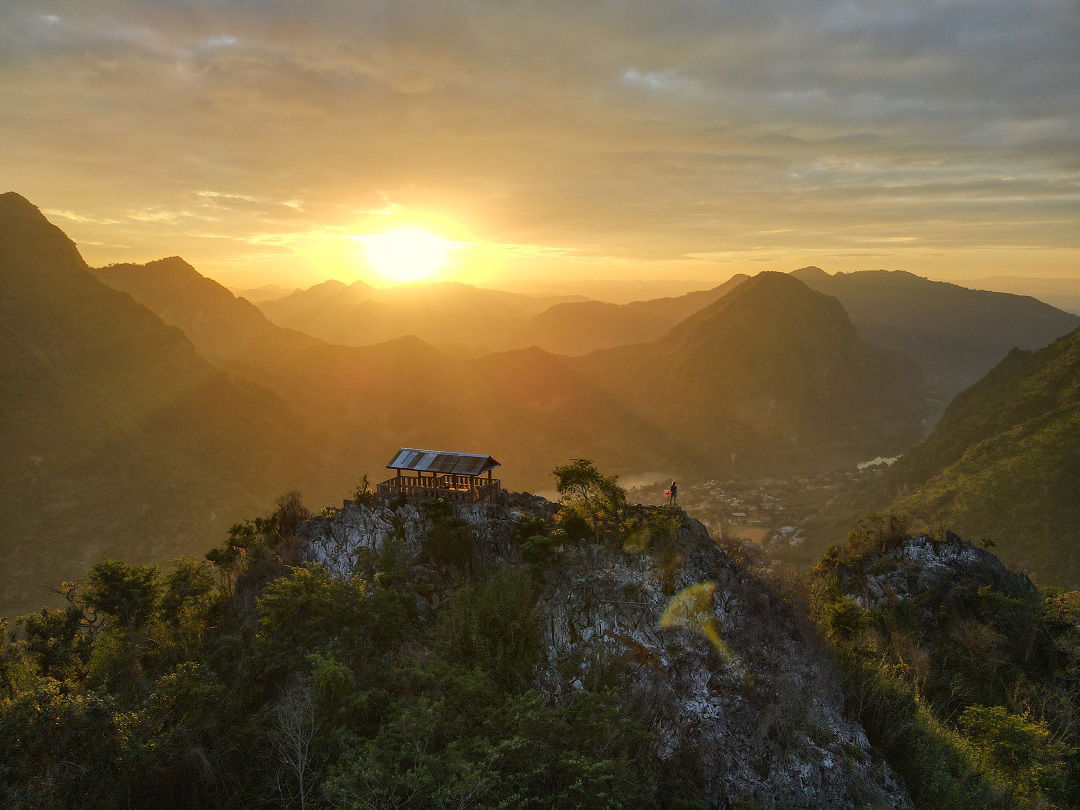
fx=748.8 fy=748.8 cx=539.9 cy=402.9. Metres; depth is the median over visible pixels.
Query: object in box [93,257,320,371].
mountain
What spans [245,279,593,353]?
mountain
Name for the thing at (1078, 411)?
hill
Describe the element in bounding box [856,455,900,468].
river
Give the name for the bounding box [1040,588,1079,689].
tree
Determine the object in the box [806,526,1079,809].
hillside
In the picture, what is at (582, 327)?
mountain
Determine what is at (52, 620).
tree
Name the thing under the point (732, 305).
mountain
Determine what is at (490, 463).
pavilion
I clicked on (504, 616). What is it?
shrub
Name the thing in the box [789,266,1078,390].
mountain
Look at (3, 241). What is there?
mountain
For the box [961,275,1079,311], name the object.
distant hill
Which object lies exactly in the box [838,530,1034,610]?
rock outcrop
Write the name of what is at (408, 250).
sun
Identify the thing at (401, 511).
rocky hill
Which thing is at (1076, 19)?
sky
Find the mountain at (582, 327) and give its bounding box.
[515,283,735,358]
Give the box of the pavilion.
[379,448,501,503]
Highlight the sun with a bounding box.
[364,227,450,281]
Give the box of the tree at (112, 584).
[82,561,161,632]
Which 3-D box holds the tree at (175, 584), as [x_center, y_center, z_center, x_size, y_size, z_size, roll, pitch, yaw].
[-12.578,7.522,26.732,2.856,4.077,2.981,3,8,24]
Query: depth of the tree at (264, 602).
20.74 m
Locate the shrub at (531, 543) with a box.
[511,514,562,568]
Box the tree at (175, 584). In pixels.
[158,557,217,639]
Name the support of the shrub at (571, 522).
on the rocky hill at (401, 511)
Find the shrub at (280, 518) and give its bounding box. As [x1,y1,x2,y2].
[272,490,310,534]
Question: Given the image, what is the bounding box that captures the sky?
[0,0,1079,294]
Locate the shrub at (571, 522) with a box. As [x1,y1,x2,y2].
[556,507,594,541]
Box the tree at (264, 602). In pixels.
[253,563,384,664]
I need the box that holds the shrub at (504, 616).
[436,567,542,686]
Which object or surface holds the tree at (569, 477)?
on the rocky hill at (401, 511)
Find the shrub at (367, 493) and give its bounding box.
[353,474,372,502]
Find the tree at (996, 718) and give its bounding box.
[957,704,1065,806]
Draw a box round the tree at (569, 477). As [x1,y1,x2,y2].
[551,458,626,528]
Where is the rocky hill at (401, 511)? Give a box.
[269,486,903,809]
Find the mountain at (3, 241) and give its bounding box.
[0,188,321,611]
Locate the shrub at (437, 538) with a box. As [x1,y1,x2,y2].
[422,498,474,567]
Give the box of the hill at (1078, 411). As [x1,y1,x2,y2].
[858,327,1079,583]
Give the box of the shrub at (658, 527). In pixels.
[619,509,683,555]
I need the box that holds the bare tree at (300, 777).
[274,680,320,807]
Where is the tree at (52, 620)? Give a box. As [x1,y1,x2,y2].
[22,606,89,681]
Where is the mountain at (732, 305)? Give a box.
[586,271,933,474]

EXERCISE PROMPT >>
The line containing "Box the tree at (264, 602). In pixels." opens the range, and the last line of the entries closes it; copy that range exactly.

RESULT OF THIS TASK >>
Box the tree at (264, 602). In pixels.
[253,563,384,664]
I need the box that holds the shrub at (504, 616).
[436,567,542,686]
Which object or surface holds the tree at (569, 477)?
on the rocky hill at (401, 511)
Find the shrub at (367, 493) and give its bounding box.
[353,474,372,502]
Find the tree at (996, 718) and give its bounding box.
[957,704,1065,806]
Draw a box round the tree at (569, 477). As [x1,y1,x2,y2].
[551,458,626,528]
Where is the rocky hill at (401, 511)? Give a box.
[269,486,903,809]
Find the mountain at (3, 241) and give its bounding box.
[0,188,321,611]
Locate the shrub at (437, 538) with a box. As [x1,y1,x2,y2].
[422,498,474,567]
Give the box of the hill at (1078, 411). As [x1,y1,x2,y2].
[858,327,1079,583]
Give the box of the shrub at (658, 527). In pixels.
[619,509,683,555]
I need the box that holds the bare tree at (300, 777).
[274,680,320,807]
Where is the tree at (52, 620)? Give a box. As [x1,y1,x2,y2].
[22,606,89,681]
Where is the mountain at (732, 305)? Give a box.
[586,271,933,474]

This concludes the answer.